> _Exercise requirements_
Exact copy, pictures excluded: write out every line below.

Given records section start

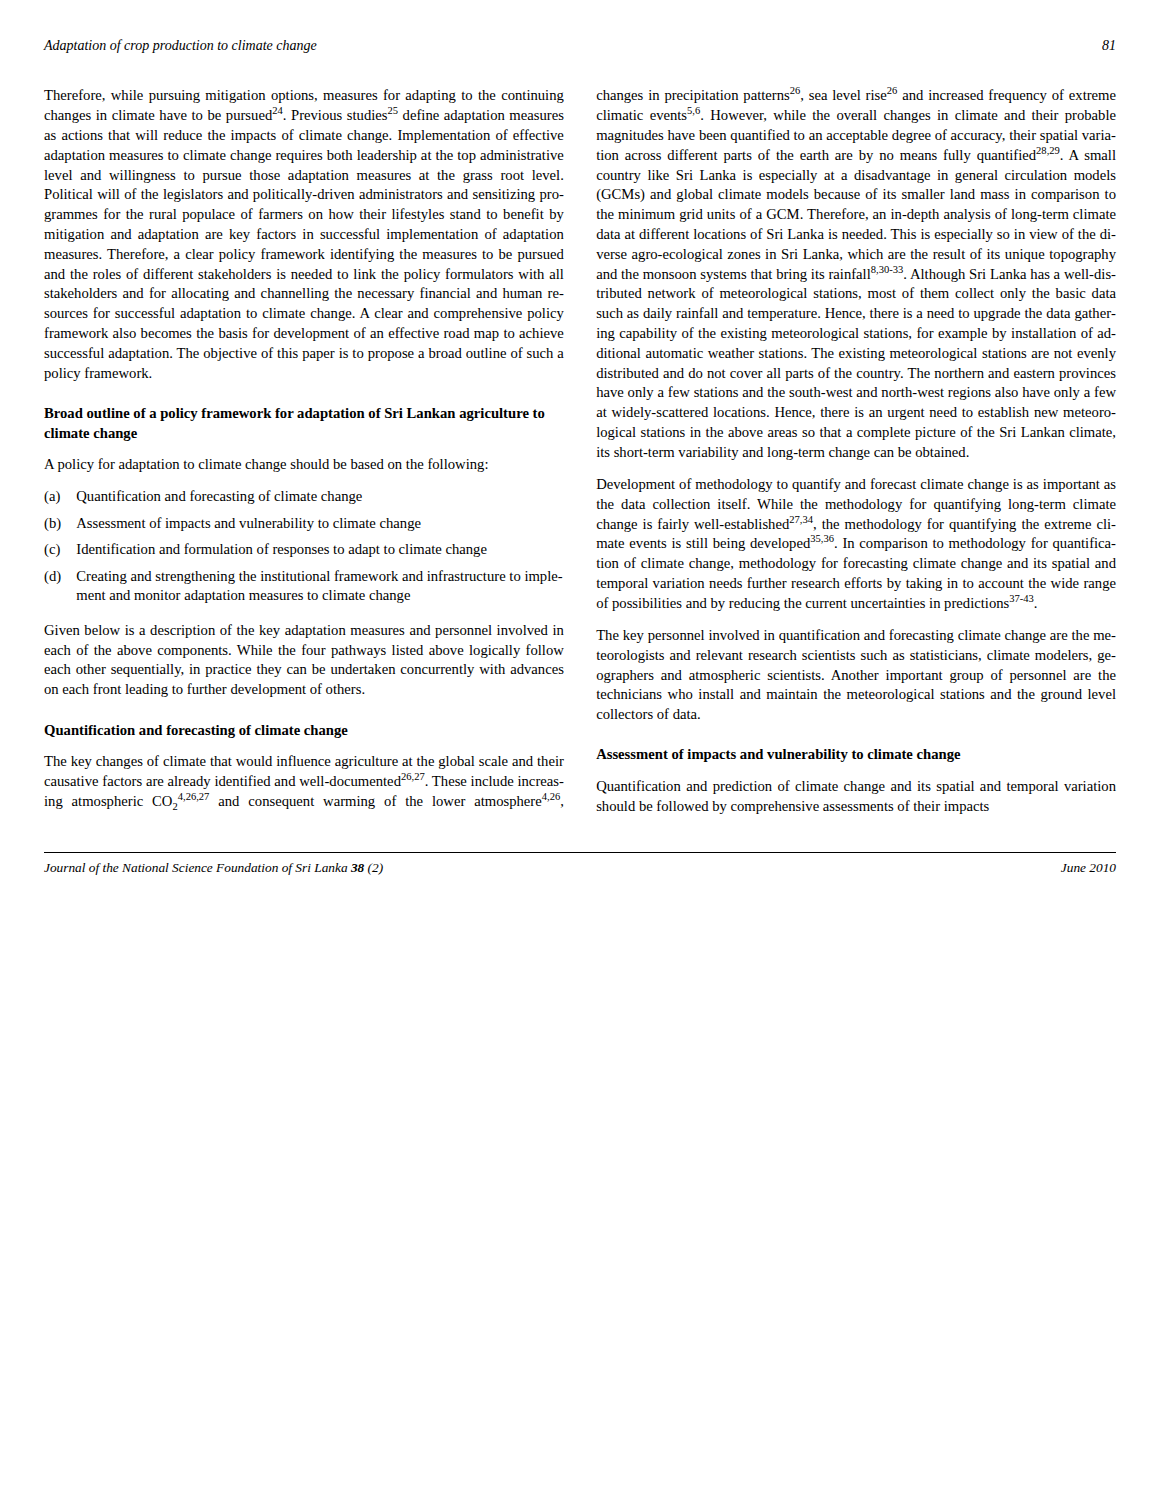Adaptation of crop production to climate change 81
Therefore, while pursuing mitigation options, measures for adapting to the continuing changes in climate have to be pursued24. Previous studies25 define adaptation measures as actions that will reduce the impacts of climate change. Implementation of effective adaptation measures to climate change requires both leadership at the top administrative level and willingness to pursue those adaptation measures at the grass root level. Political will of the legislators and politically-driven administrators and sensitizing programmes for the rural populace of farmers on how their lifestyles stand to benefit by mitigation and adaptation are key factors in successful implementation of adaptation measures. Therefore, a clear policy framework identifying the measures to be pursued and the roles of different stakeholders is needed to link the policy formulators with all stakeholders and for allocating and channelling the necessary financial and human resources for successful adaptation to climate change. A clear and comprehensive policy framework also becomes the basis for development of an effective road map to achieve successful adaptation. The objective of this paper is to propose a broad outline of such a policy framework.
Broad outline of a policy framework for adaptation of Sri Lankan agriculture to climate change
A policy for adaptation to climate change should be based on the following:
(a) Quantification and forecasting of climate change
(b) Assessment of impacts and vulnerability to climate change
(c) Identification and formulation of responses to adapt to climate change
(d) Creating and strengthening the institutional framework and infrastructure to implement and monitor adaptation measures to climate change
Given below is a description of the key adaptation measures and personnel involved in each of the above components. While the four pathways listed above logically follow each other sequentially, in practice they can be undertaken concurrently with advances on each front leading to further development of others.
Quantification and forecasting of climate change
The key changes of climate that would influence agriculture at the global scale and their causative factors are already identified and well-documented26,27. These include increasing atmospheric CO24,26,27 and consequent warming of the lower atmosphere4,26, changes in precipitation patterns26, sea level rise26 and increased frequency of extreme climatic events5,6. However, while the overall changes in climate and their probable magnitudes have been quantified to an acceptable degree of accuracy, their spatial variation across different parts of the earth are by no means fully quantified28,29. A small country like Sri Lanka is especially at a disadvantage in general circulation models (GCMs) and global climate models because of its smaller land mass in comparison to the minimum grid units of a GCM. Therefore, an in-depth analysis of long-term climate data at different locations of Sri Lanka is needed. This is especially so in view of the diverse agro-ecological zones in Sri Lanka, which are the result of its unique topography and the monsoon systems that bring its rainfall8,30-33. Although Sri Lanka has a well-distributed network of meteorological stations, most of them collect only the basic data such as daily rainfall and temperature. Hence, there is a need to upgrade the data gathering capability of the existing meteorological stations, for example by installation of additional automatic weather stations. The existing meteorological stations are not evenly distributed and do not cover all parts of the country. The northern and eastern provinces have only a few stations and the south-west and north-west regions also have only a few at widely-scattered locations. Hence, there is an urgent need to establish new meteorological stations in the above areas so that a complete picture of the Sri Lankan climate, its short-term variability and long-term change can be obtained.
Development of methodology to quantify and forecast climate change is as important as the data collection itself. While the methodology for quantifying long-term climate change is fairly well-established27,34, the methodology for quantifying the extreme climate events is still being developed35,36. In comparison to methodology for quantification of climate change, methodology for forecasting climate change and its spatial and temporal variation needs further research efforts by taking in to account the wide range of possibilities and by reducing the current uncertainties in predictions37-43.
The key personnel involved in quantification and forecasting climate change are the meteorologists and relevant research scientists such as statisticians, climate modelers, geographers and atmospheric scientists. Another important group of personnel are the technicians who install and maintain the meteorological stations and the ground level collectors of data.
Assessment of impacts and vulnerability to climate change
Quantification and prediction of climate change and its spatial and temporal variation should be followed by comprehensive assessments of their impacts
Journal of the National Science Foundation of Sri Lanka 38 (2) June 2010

Given records section end

> _Final answer_
Adaptation of crop production to climate change 81
Therefore, while pursuing mitigation options, measures for adapting to the continuing changes in climate have to be pursued24. Previous studies25 define adaptation measures as actions that will reduce the impacts of climate change. Implementation of effective adaptation measures to climate change requires both leadership at the top administrative level and willingness to pursue those adaptation measures at the grass root level. Political will of the legislators and politically-driven administrators and sensitizing programmes for the rural populace of farmers on how their lifestyles stand to benefit by mitigation and adaptation are key factors in successful implementation of adaptation measures. Therefore, a clear policy framework identifying the measures to be pursued and the roles of different stakeholders is needed to link the policy formulators with all stakeholders and for allocating and channelling the necessary financial and human resources for successful adaptation to climate change. A clear and comprehensive policy framework also becomes the basis for development of an effective road map to achieve successful adaptation. The objective of this paper is to propose a broad outline of such a policy framework.
Broad outline of a policy framework for adaptation of Sri Lankan agriculture to climate change
A policy for adaptation to climate change should be based on the following:
(a) Quantification and forecasting of climate change
(b) Assessment of impacts and vulnerability to climate change
(c) Identification and formulation of responses to adapt to climate change
(d) Creating and strengthening the institutional framework and infrastructure to implement and monitor adaptation measures to climate change
Given below is a description of the key adaptation measures and personnel involved in each of the above components. While the four pathways listed above logically follow each other sequentially, in practice they can be undertaken concurrently with advances on each front leading to further development of others.
Quantification and forecasting of climate change
The key changes of climate that would influence agriculture at the global scale and their causative factors are already identified and well-documented26,27. These include increasing atmospheric CO24,26,27 and consequent warming of the lower atmosphere4,26, changes in precipitation patterns26, sea level rise26 and increased frequency of extreme climatic events5,6. However, while the overall changes in climate and their probable magnitudes have been quantified to an acceptable degree of accuracy, their spatial variation across different parts of the earth are by no means fully quantified28,29. A small country like Sri Lanka is especially at a disadvantage in general circulation models (GCMs) and global climate models because of its smaller land mass in comparison to the minimum grid units of a GCM. Therefore, an in-depth analysis of long-term climate data at different locations of Sri Lanka is needed. This is especially so in view of the diverse agro-ecological zones in Sri Lanka, which are the result of its unique topography and the monsoon systems that bring its rainfall8,30-33. Although Sri Lanka has a well-distributed network of meteorological stations, most of them collect only the basic data such as daily rainfall and temperature. Hence, there is a need to upgrade the data gathering capability of the existing meteorological stations, for example by installation of additional automatic weather stations. The existing meteorological stations are not evenly distributed and do not cover all parts of the country. The northern and eastern provinces have only a few stations and the south-west and north-west regions also have only a few at widely-scattered locations. Hence, there is an urgent need to establish new meteorological stations in the above areas so that a complete picture of the Sri Lankan climate, its short-term variability and long-term change can be obtained.
Development of methodology to quantify and forecast climate change is as important as the data collection itself. While the methodology for quantifying long-term climate change is fairly well-established27,34, the methodology for quantifying the extreme climate events is still being developed35,36. In comparison to methodology for quantification of climate change, methodology for forecasting climate change and its spatial and temporal variation needs further research efforts by taking in to account the wide range of possibilities and by reducing the current uncertainties in predictions37-43.
The key personnel involved in quantification and forecasting climate change are the meteorologists and relevant research scientists such as statisticians, climate modelers, geographers and atmospheric scientists. Another important group of personnel are the technicians who install and maintain the meteorological stations and the ground level collectors of data.
Assessment of impacts and vulnerability to climate change
Quantification and prediction of climate change and its spatial and temporal variation should be followed by comprehensive assessments of their impacts
Journal of the National Science Foundation of Sri Lanka 38 (2) June 2010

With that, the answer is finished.